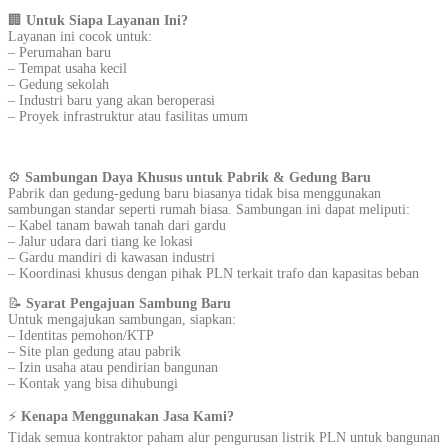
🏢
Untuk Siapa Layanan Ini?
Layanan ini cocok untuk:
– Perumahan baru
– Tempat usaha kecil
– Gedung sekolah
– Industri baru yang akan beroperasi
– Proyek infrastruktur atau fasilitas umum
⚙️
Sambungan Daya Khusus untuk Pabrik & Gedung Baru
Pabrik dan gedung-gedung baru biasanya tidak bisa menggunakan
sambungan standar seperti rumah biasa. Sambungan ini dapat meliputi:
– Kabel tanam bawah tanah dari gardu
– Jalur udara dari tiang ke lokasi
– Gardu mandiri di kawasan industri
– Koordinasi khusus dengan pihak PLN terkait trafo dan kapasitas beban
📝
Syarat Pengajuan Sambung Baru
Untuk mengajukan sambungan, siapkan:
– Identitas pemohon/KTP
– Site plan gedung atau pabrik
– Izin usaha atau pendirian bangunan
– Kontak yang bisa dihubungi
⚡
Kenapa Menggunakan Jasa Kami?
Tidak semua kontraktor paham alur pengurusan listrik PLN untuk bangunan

+-------+

> _EXERCISE_
Output the whole of the data, unchanged; keep the pictures out.

> _REPLY TO THE EXERCISE_
🏢
Untuk Siapa Layanan Ini?
Layanan ini cocok untuk:
– Perumahan baru
– Tempat usaha kecil
– Gedung sekolah
– Industri baru yang akan beroperasi
– Proyek infrastruktur atau fasilitas umum
⚙️
Sambungan Daya Khusus untuk Pabrik & Gedung Baru
Pabrik dan gedung-gedung baru biasanya tidak bisa menggunakan
sambungan standar seperti rumah biasa. Sambungan ini dapat meliputi:
– Kabel tanam bawah tanah dari gardu
– Jalur udara dari tiang ke lokasi
– Gardu mandiri di kawasan industri
– Koordinasi khusus dengan pihak PLN terkait trafo dan kapasitas beban
📝
Syarat Pengajuan Sambung Baru
Untuk mengajukan sambungan, siapkan:
– Identitas pemohon/KTP
– Site plan gedung atau pabrik
– Izin usaha atau pendirian bangunan
– Kontak yang bisa dihubungi
⚡
Kenapa Menggunakan Jasa Kami?
Tidak semua kontraktor paham alur pengurusan listrik PLN untuk bangunan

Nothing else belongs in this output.